Know Your Fear… and Your Reactive Self
The first place to start is to know your fear. Recognize it in your body and behaviors and see it for what it is. Overconfidence, bravado, denial, avoidance, lack of confidence… all are flavors of fear and insecurity.
Our reactive self has a broad range of expressions that can be more or less visible to others. They all boil down to basic survival modes: fight, flight, freeze (or appease). Reflect on what behaviors start to show up when you are feeling stressed, anxious, doubtful. Do you become more rigid or vague in your positions? Do you tend to withdraw from others or overconnect? Put more simply: what starts to happen in your body?
For me, my jaw clenches and my stomach tightens. My fair skin flushes red — no poker face here! My behaviors vary by the situation.
- In some instances, I become quiet, vague, withdrawn, and avoidant. My strategic strength to conceptualize becomes a weakness as I abstract and distance, sacrificing connection.
- In other situations, I become a fighter. I’m rigid, impatient, judgmental, and righteous. Control usually surfaces for me. I over‑think, over‑plan, over‑prepare… you get the gist.
Eeek. It’s tough to own all of that, right? All of these behaviors are part of my “reactive self.” They are the sides of me that show up when fear has me in its grip. But they aren’t who I am. They don’t define me unless I let them. We are what we practice, and these sure as heck aren’t the behaviors I want to be regularly practicing. As one client read her feedback report, she said “This isn’t me. This isn’t what I value.” She’d just met her reactive self.
Moving from Reactive to Resourceful
As painful as it can be to accept our reactive self, it is only then that we get to choose a different way of being and leading:
- A more resourceful version
- A version that sees options and possibilities
- A version that remembers we are all on the same team, working for the same company, advancing the same driving purpose
- A version that is confident, curious, collaborative, receptive, trusting, and at ease
- A version that sees fear as guidance
When we switch from our reactive self to our resourceful self, so much more becomes possible — individually, collectively, and for the futures we envision and create. There are many paths to our resourceful self, but the common denominators are awareness, patience, and dedicated practice.

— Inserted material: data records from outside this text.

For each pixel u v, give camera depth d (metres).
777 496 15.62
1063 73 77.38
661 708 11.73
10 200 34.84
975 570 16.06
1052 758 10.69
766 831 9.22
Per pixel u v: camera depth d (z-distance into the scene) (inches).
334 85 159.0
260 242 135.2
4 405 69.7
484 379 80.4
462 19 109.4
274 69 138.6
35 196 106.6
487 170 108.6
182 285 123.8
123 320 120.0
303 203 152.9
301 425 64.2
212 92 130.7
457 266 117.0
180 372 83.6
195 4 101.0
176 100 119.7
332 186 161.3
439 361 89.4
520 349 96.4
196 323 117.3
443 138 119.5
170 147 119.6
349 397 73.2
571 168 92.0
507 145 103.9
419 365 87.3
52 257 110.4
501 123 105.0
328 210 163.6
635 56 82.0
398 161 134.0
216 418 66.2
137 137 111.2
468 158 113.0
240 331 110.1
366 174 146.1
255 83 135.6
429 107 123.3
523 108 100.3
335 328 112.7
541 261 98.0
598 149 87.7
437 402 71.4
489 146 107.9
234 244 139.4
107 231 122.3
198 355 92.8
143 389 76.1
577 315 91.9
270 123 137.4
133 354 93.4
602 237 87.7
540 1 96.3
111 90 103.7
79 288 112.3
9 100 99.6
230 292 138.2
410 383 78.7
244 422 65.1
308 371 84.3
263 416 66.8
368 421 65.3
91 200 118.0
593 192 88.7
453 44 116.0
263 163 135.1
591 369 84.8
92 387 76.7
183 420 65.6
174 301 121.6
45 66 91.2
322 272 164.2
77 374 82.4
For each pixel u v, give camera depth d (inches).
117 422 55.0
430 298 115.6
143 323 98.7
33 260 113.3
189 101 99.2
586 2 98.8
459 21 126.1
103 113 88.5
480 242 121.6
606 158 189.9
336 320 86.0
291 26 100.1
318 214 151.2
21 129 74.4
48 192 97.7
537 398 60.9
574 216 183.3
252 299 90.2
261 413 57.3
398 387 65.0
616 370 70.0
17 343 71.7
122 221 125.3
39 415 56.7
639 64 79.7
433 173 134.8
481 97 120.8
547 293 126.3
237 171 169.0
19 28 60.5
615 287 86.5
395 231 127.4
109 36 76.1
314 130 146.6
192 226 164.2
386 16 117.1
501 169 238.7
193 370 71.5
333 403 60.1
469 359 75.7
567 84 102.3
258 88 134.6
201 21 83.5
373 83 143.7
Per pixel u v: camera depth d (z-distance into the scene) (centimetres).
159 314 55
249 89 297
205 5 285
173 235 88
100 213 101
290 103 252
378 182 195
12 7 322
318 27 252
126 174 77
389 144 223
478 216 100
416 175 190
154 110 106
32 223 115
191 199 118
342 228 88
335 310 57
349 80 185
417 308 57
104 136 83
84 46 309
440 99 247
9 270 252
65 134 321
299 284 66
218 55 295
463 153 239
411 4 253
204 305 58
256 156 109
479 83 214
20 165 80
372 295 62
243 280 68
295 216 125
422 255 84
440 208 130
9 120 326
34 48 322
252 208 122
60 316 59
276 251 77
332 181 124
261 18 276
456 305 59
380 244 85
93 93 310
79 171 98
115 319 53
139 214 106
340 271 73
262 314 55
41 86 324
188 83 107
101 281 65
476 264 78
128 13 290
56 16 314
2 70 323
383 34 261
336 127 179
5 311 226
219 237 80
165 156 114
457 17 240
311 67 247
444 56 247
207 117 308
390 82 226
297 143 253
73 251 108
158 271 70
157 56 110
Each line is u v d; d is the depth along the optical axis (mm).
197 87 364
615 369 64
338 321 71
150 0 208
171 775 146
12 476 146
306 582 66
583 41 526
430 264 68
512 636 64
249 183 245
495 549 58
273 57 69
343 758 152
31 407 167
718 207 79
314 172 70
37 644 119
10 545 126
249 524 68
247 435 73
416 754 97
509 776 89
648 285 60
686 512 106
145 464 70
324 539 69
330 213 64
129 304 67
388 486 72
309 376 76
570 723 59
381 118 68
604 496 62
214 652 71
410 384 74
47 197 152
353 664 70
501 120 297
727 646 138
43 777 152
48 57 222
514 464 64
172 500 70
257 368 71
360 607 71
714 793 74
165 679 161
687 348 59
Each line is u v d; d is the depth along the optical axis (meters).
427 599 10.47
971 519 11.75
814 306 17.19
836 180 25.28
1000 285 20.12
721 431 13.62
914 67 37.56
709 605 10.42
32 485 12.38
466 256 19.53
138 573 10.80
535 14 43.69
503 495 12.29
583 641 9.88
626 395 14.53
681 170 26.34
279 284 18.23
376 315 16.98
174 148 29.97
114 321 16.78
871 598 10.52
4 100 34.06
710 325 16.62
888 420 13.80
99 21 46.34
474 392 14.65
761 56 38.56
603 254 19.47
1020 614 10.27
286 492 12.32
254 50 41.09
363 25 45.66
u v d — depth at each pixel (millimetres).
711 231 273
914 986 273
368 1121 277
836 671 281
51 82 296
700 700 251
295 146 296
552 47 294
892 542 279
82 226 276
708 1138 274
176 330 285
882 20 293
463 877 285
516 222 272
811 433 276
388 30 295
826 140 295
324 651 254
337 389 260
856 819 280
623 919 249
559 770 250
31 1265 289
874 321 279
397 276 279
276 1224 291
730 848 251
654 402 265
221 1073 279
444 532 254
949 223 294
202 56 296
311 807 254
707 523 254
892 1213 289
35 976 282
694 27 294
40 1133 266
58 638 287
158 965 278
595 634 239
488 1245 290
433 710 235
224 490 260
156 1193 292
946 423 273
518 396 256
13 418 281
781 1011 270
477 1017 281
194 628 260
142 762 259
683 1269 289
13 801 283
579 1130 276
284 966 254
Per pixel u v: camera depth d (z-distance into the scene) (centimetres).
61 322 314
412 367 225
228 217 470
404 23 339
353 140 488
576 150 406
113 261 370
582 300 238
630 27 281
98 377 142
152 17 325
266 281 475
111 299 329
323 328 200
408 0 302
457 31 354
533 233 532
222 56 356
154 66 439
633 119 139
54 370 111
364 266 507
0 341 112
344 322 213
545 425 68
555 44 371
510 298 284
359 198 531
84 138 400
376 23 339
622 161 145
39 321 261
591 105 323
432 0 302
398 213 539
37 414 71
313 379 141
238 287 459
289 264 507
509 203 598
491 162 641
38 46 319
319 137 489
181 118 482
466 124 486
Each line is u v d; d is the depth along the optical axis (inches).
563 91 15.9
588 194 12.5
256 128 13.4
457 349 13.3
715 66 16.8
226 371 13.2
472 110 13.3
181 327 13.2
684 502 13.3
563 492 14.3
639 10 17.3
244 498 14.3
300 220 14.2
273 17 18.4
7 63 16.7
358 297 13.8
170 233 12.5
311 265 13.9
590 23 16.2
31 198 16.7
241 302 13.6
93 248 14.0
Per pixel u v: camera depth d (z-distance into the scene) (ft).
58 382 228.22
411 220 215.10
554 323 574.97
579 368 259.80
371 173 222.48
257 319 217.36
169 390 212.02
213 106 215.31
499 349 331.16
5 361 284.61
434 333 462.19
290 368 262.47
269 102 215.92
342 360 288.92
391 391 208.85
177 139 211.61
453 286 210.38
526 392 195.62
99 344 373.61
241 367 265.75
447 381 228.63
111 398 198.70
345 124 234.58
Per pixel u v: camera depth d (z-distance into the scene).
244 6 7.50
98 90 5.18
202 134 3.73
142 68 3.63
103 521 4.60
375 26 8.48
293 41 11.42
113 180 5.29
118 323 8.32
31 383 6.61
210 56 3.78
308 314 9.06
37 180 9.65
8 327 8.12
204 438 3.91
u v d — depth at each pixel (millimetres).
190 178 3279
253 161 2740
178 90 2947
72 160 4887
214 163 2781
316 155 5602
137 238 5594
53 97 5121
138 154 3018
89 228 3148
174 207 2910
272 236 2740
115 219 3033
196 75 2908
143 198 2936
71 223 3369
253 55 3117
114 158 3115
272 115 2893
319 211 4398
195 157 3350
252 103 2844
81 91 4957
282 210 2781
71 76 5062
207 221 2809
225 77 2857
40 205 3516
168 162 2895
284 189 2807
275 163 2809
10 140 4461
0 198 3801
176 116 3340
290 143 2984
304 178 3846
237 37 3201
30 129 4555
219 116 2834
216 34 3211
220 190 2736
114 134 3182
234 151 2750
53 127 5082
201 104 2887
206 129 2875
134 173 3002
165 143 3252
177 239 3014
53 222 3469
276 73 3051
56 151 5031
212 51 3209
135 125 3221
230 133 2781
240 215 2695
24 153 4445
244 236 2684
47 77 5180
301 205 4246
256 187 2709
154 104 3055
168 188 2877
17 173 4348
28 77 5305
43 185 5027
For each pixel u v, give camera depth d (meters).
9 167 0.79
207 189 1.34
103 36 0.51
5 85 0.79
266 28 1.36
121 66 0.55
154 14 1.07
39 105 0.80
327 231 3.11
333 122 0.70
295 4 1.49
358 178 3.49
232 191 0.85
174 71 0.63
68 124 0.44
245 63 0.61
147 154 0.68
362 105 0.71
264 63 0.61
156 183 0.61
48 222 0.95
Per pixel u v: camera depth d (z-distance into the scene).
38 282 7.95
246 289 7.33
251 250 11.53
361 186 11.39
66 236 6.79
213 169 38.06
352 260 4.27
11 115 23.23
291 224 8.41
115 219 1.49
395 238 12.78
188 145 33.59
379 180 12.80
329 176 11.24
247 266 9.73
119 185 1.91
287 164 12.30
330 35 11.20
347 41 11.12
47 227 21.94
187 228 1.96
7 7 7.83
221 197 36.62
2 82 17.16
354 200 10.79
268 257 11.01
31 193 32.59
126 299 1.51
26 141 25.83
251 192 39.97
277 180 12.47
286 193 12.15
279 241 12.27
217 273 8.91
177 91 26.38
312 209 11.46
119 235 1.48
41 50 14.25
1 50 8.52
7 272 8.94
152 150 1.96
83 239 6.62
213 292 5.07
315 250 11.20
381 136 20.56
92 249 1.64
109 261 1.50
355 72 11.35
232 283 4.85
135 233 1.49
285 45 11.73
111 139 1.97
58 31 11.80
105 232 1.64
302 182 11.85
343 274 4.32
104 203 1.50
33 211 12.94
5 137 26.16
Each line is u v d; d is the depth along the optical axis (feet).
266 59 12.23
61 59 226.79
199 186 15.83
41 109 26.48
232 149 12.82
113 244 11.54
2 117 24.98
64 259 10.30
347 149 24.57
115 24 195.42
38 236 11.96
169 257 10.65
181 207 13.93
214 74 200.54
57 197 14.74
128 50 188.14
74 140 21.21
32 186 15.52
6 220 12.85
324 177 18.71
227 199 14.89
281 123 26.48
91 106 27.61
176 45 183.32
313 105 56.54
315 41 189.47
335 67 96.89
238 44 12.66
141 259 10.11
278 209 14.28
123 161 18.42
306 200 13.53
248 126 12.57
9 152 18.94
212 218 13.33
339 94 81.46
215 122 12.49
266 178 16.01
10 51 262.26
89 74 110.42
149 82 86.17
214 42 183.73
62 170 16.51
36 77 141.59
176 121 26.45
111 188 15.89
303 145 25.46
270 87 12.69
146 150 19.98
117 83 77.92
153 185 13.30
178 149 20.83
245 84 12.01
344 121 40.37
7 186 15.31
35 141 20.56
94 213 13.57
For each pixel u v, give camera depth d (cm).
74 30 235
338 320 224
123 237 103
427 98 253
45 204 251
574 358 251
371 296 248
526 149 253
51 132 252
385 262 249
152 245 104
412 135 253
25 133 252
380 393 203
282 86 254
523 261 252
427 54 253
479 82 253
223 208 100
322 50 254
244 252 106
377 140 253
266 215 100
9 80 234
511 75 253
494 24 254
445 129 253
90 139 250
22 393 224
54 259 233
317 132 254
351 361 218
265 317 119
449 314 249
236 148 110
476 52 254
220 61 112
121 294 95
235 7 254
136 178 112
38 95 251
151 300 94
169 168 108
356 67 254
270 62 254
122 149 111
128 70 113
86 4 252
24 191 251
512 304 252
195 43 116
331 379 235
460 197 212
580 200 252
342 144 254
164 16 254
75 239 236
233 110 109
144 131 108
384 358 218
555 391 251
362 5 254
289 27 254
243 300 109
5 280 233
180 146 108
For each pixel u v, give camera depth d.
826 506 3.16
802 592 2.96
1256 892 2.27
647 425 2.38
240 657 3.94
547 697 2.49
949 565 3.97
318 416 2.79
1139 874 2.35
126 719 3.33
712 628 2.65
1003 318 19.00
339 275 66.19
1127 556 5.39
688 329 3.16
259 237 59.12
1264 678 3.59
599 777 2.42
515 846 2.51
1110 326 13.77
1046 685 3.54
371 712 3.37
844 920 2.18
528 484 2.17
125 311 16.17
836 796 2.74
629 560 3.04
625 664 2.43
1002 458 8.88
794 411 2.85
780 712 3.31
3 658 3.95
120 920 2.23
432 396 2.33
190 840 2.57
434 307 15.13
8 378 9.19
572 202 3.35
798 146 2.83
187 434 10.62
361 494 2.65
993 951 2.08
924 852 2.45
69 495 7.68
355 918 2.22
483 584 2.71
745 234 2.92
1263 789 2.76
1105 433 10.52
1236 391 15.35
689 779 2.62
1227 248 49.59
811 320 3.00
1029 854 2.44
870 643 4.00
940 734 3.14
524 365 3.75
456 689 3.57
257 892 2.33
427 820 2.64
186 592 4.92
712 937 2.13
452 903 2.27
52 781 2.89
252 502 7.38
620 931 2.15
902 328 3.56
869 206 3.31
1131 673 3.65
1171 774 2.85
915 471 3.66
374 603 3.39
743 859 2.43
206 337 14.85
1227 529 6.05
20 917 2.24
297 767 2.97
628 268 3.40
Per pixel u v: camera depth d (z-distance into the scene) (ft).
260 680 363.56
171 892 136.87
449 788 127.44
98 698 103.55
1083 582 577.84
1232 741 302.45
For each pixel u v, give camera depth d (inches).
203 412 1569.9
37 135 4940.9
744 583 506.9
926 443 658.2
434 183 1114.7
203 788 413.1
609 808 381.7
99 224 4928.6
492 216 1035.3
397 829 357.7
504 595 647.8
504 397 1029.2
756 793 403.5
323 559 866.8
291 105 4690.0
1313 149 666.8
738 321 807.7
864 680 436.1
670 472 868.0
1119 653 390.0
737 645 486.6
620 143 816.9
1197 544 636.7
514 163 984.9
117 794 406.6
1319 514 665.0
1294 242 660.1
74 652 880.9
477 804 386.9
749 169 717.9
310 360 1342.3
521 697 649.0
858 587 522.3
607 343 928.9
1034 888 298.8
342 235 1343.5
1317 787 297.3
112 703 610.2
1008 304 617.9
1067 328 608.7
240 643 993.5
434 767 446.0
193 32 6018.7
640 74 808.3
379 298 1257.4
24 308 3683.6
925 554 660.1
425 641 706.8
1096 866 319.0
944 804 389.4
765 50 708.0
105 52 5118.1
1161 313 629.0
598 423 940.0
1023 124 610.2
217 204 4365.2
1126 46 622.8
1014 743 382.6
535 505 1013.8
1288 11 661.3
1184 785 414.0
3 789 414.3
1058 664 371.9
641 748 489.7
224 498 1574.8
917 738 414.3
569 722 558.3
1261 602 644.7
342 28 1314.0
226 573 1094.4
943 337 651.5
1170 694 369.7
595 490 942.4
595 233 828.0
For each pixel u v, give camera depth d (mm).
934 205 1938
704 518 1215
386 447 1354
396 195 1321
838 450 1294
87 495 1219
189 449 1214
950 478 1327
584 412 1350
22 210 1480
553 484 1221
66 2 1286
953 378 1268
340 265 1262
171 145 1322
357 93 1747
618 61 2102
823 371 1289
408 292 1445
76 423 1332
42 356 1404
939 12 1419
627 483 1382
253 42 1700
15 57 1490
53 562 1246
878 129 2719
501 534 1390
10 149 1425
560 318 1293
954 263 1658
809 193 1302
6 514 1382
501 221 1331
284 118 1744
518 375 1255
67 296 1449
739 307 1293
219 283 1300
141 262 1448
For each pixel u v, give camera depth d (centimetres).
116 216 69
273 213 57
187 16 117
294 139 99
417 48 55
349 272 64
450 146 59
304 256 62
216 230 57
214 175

Practice when the stakes are low. Practice frequently and consistently. Then, when the stakes are higher and old habits and reactions are more likely to emerge, we can readily shift to our most resilient, creative, resourceful self. This emotional self‑control and ability to manage our reactivity is at the heart of emotional intelligence and highly effective leadership. It is the ability to “have emotions without our emotions having us.”
For me, the fastest path to my resourceful self is through the body. It can be as simple as bringing my attention to my breath and the sensations in my body that only exist in the present moment.
First, I feel what the fear is and name it: the clenched jaw, the jittery leg, the fearful thoughts. I love the phrase, “What we can name, we can tame; and what we resist, persists.”
Next, I shift my attention to my feet and their connection to the ground, to the length of the spine, to my shoulders dropping, to something that makes me smile.
The goal of this practice is to become centered in a neutral state of full presence and to access our most resourceful self. From this centered state, regardless of what is going on around you, you can be at choice with your response.
Try this next time you feel seized by fear and insecurity:
- Ground your feet on the floor.
- Bring your attention to your breath.
- Center yourself in your many gifts and talents.
For Sam, accessing his resourceful self allowed him to take risks and leap into the uncertainty of leading strategically. He shared his provocative ideas and influenced the collective thinking. Rather than becoming rigid or passive — “violent or silent,” as one client said — he was assertive AND open, receptive, and curious about other perspectives. He recognized that the world is just too complex for any one of us to see it all. His perspective was needed as much as anyone else’s. And collectively, the group co‑created new options and possibilities — more than any of them could have conceived on their own.
As for me, well, this article exists. And I’m on to the next, and the next after that too. The uncertain future awaits no matter how we feel about it. As for you, are you ready to take the leap? Are you ready to befriend fear and see what becomes possible as you shape and create that unknowable future?